The output of Encodings - conversion of machine Nodes to instruction bits - is difficult to test in bulk without an execution strategy. We won't have an execution strategy until all three of Instruction Selection, Register Allocation and Encodings are done. Hence in and around the completion of Encoding we expect to find lots of bugs in Instruction Selection and Register Allocation. We certainly hand-inspect the output and fix obvious problems, but still lots bugs linger until we can actually run the code.
This means that other chapters have updates and bug-fixes to the work being described here.
Encodings are an entirely bit-picky nit-picky affair. There's no real rocket science here, but instead there's an boundless opportunity for off-by-1 errors. If you find a bug here, do not be surprised! Its almost surely a "shallow" bug... and there's bound to be a few until Simple gets more programmer hours under its belt.
You can also read this chapter in a linear Git revision history on the linear branch and compare it to the previous chapter.
This chapter will add instruction encodings. Instruction encoding refers to the representation of machine instructions in a specific binary format defined by the processor's instruction set architecture (ISA).
After completing instruction selection, the next step is to encode the instructions before writing them into an ELF object file.
To avoid ambiguity, we define the sources of the information we use to encode the instructions:
Currently, we support these architectures:
For riscv we currently target RVA23U64.
For arm(aarch64) we use this collection for the encoding rules. Note: We only support 64 bits ARM encodings.
For x86-64(amd64):, we use the latest Intel manual for the encoding rules.
The instruction selection phase creates the machine friendly nodes from ideal nodes. These machine friendly nodes define an encoding function that is called from the Encoding driver found in CodeGen.
for( CFGNode bb : _code._cfg )
for( Node n : bb._outputs )
if( n instanceof MachNode mach ) {
int off = _bits.size();
mach.encoding(this);
_opLen[n._nid] = (byte)(_bits.size()-off);
}Based on the selected target, we either need to look out for little endian or
big endian encodings. These are being handled by add4 which adds to the bit
stream in the correct order. As of now the bitstream is a simple
ByteArrayOutputStream structure.
@Override public void encoding( Encoding enc ) {
enc.add4(0); // adds 4 bytes to the bitstream
}On RISC-V, where the documentation provides big-endian encodings, this function also converts them to little-endian. For other architectures, no conversion is necessary.
ARM, RISC-V, and x86 are all little-endian architectures in practice, meaning the least significant byte is stored first. We ensure that instruction encodings are generated in little-endian format accordingly.

^^^^^^^^^^^^^^^^

## Tasks and exercises
#1 Answer these questions about the instruction encodings text:
(a) Which RISC-V target does the project currently aim at?
(b) What structure does the bitstream use at present?
(c) Which function adds bytes to the bit stream in the correct order?
#2 Decide whether each statement agrees with the instruction encodings text, answering yes or no and quoting the words that settle it.
(a) Only 64-bit ARM encodings are supported.
(b) The x86-64 encoding rules are taken from an AMD manual.
(c) The RISC-V documentation gives encodings that already match the little-endian byte order.
#3 Carry on the instruction encodings text, starting after its final sentence.
The records that come next are not needed.

^^^^^^^^^^^^^^^^

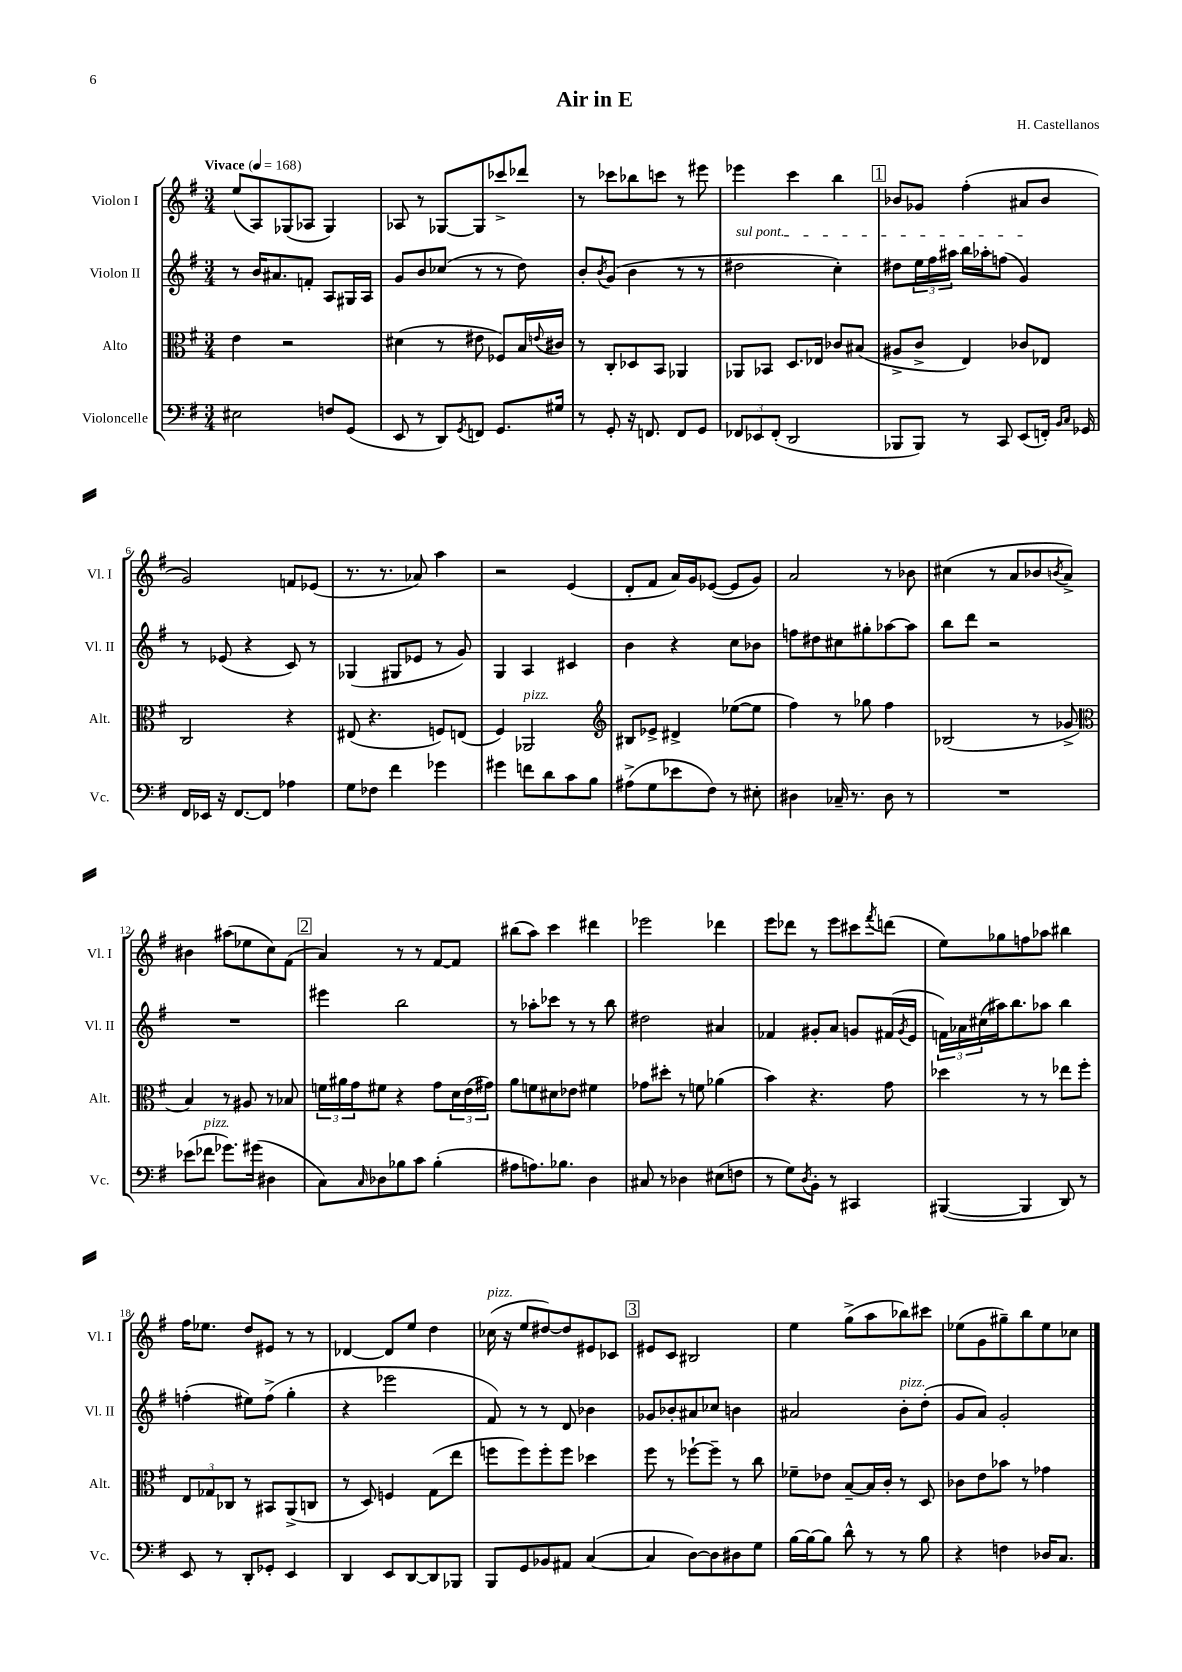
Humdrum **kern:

**kern	**kern	**kern	**kern
*staff4	*staff3	*staff2	*staff1
*clefF4	*clefC3	*clefG2	*clefG2
*k[f#]	*k[f#]	*k[f#]	*k[f#]
*M3/4	*M3/4	*M3/4	*M3/4
*MM168	*MM168	*MM168	*MM168
2E#	4e	8r	(8ee
.	.	16b	8A)
.	.	8.a#	.
.	2r	.	(8G-
.	.	8f'	8A-
8F	.	8A	4G-)
(8GG	.	16G#	.
.	.	16A	.
=	=	=	=
8EE	(4d#	8g	8A-
8r	.	8b	8r
8DD)	8r	(8cc-	[8G-
8qGG	.	.	.
8FF	8e#	8r	8G-]
8.GG	8F-)	8r	8ccc-^
.	16B	8dd)	8ddd-
.	8qqe	.	.
16G#	16c#	.	.
=	=	=	=
8r	8r	8b'	8r
.	.	8qb	.
8GG'	8C'	(8g	8ccc-
16r	8D-	4b	8bb-
8.FF	.	.	.
.	8BB	.	8ccc
8FF	4AA-	8r	8r
8GG	.	8r	8eee#
=	=	=	=
12FF-	8AA-	2dd#	4eee-
12EE-	.	.	.
.	8BB-	.	.
(12FF-'	.	.	.
2DD	8.D	.	4ccc
.	16E-	.	.
.	8c-	4cc')	4bb
.	(8B#	.	.
=	=	=	=
8BBB-	8A#^	8dd#	8b-
8BBB-)	8c^	24ee	8g-
.	.	24ff#	.
.	.	24aa#	.
8r	4E)	16bb	(4ff#'
.	.	16aa-'	.
8CC	.	(8ff	.
(8EE	8c-	4g)	8a#
16FF')	8E-	.	8b-
16qqBB	.	.	.
16qqC	.	.	.
16GG-	.	.	.
=	=	=	=
16FF#	2C	8r	2g)
16EE-	.	.	.
16r	.	(8e-	.
[8.FF#	.	.	.
.	.	4r	.
8FF#]	.	.	.
4A-	4r	8c)	8f
.	.	8r	(8e-
=	=	=	=
8G	(8E#	(4G-	8.r
8F-	4.r	.	.
.	.	.	8.r
4f#	.	8G#	.
.	.	8e-	8a-)
4g-	8F)	8r	4aa
.	(8E	8g)	.
=	=	=	=
4g#	4F#)	4G	2r
8f	2AA-	4A	.
8d	.	.	.
8c	.	4c#	(4e
8B	.	.	.
=	=	=	=
*	*clefG2	*	*
(8A#^	8B#	4b	8d'
8G	8e-^	.	8f#
8e-	4d#^	4r	16a)
.	.	.	16g
8F#)	.	.	([8e-
8r	([8ee-	8cc	8e-]
8E#'	8ee-]	8b-	8g)
=	=	=	=
4D#	4ff#)	8ff	2a
.	.	8dd#	.
16C-~	8r	8cc#	.
8.r	.	.	.
.	8gg-	8gg#'	.
8D#	4ff#	[8aa-	8r
8r	.	8aa-]	8b-
=	=	=	=
2.r	(2B-	8bb	(4cc#
.	.	8ddd	.
.	.	2r	8r
.	.	.	8a
.	8r	.	8b-
.	.	.	8qb
.	8g-^	.	8a^)
=	=	=	=
*	*clefC3	*	*
(8e-	4B)	2.r	4b#
8f-	.	.	.
8.g-)	8r	.	(8aa#
.	8A#	.	8ee-
(16g#	.	.	.
4D#	8r	.	8cc)
.	8B-	.	(8f#
=	=	=	=
8C)	24f	4eee#	4a)
.	24a#	.	.
.	24g	.	.
16qqC	.	.	.
8D-	8f#	.	.
8B-	4r	2bb	8r
8c	.	.	8r
(4B-'	8g	.	[8f#
.	24d	.	8f#]
.	(24e	.	.
.	24g#)	.	.
=	=	=	=
8A#	8a	8r	(8bb#
8.A)	8f	8aa-'	8aa)
.	8d#	8ccc-	4ccc
8.B-	.	.	.
.	8e-	8r	.
4D	4f#	8r	4ddd#
.	.	8bb	.
=	=	=	=
8C#	8g-	2dd#	2eee-
8r	8dd#'	.	.
4D-	8r	.	.
.	8f	.	.
(8E#	(4a-	4a#	4ddd-
8F	.	.	.
=	=	=	=
8r	4b)	4f-	8eee
8G)	.	.	8ddd-
8qD	.	.	.
8BB'	4.r	8g#'	8r
8r	.	8a	8eee
4CC#	.	8g	8ccc#
.	.	.	8qfff#
.	8g	(16f#	(8ddd
.	.	8qg	.
.	.	16e	.
=	=	=	=
([4BBB#	4dd-	24f)	8ee)
.	.	24a-	.
.	.	(24cc#	.
.	.	16aa#)	8gg-
.	.	8.bb	.
4BBB#]	8r	.	8ff
.	8r	8aa-	8aa-
8DD)	8ee-	4bb	4bb#
8r	8ff#'	.	.
=	=	=	=
8EE	12E	(4ff'	16ff#
.	.	.	8.ee-
.	12G-	.	.
8r	.	.	.
.	12C-	.	.
8DD'	8r	8ee#)	8dd
8GG-'	8BB#	(8ff^	8e#
4EE	(8AA^	4gg'	8r
.	8C	.	8r
=	=	=	=
4DD	8r	4r	[4d-
.	8D)	.	.
8EE	4F	2eee-	8d-]
[8DD	.	.	8ee
8DD]	(8G	.	4dd
8BBB-	8ee	.	.
=	=	=	=
8BBB	8ff	8f#)	(16cc-
.	.	.	16r
8GG	8ff)	8r	8ee
8BB-	8ff'	8r	[8dd#)
8AA#	8ff	8d	8dd#]
([4C	4dd-	4b-	8e#
.	.	.	8c-
=	=	=	=
4C]	8ff#	8g-	8e#
.	8r	8b-'	8c
[8D)	[8ff-`	8a#	2B#
8D]	8ff-~]	8cc-	.
8D#	8r	4b	.
8G	8cc	.	.
=	=	=	=
[16B	8f-~	2a#	4ee
16B_	.	.	.
8B]	8e-	.	.
8d^^	[8B~	.	(8gg^
8r	16B]	.	8aa
.	16c'	.	.
8r	8r	8b'	8bb-)
8B	8D	(8dd'	8ccc#
=	=	=	=
4r	8c-	8g	(8ee-
.	8e	8a)	8g
4F	8b-	2g'	8gg#~)
.	8r	.	8bb
16D-	4g-	.	8ee-
8.C	.	.	.
.	.	.	8cc-
==	==	==	==
*-	*-	*-	*-
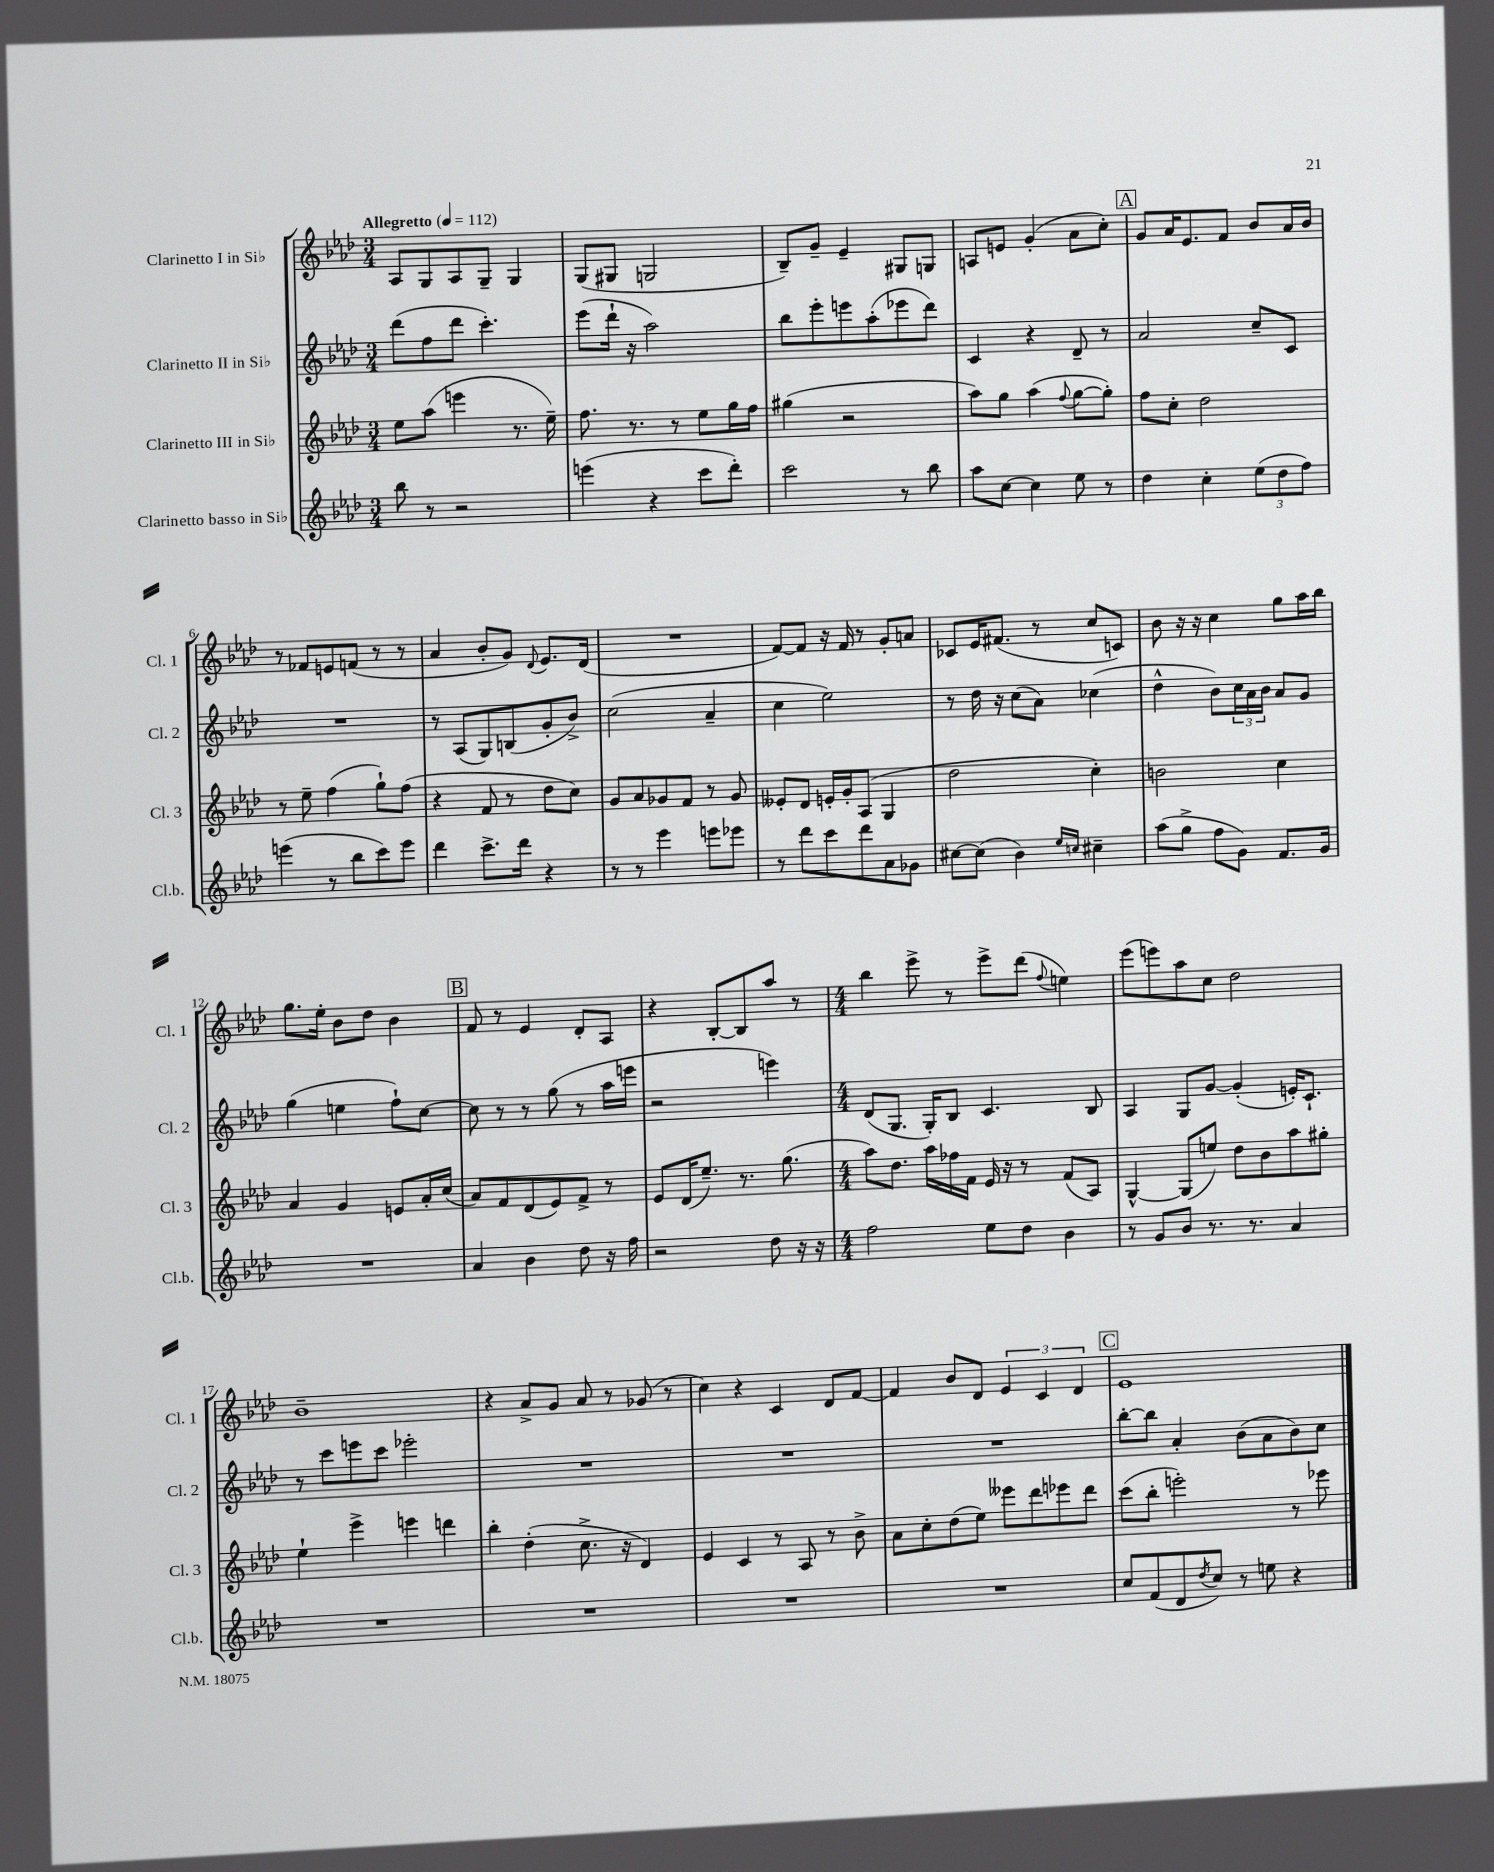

^^^^^^^^^^^^^^^^

## Response list
#1
(a) RVA23U64
(b) A simple ByteArrayOutputStream
(c) add4

#2
(a) Yes: "We only support 64 bits ARM encodings."
(b) No: "we use the latest Intel manual for the encoding rules."
(c) No: "On RISC-V, where the documentation provides big-endian encodings, this function also converts them to little-endian."

#3
// Little endian write of a 32b opcode
public void add4( int op ) {
_bits.write(op );
_bits.write(op>> 8);
_bits.write(op>>16);
_bits.write(op>>24);
}For example, consider a 32-bit encoding for fixed-width instructions: 10110101100111101011001001101101.
We append the least significant byte first, then the next byte, and so on.
_bits.write(op );
_bits.write() only appends the least significant byte. By shifting the value
to the right, we can bring the next byte into the least significant position,
allowing us to write each byte in sequence.
RISCV instructions are all 32 bits wide, and are always little-endian. RISCV is a RISC architecture, it prioritizes "register-to-register" forms, and has very regular encodings. We present RISCV first because it is the simplest encoding.
This encoding format is used for reg-to-reg operations.
Such as AddRISC, MulRISC etc.
public static int r_type(int opcode, int rd, int func3, int rs1, int rs2, int func7) {
return (func7 << 25) | (rs2 << 20) | (rs1 << 15) | (func3 << 12) | (rd << 7) | opcode;
}This layout is used for immediate formats. Such as AddIRISC
public static int i_type(int opcode, int rd, int func3, int rs1, int imm12) {
assert opcode >= 0 && rd >=0 && func3 >=0 && rs1 >=0 && imm12 >= 0; // Zero-extend by caller
return (imm12 << 20) | (rs1 << 15) | (func3 << 12) | (rd << 7) | opcode;
}This encoding format is used for StoreRISC.
public static int s_type(int opcode, int func3, int rs1, int rs2, int imm12) {
assert imm12 >= 0; // Masked to high zero bits by caller
int imm_lo = imm12 & 0x1F;
int imm_hi = imm12 >> 5;
return (imm_hi << 25) | (rs2 << 20) | (rs1 << 15) | (func3 << 12) | (imm_lo << 7) | opcode;
}This encoding layout is used by BranchRISC.
// immf = first imm
// immd = second imm
// BRANCH
public static int b_type(int opcode, int immf, int func3, int rs1, int rs2, int immd) {
return (immd << 25 ) | (rs2 << 20) | (rs1 << 15) | (func3 << 12) | (immf << 7) | opcode;
}This layout is used for AUIPC and LUI(upper immediate is 20-bits).
public static int u_type(int opcode, int rd, int imm20) {
return (imm20 << 12) | (rd << 7) | opcode;
}Used for unconditional jumps. (UJmpRISC)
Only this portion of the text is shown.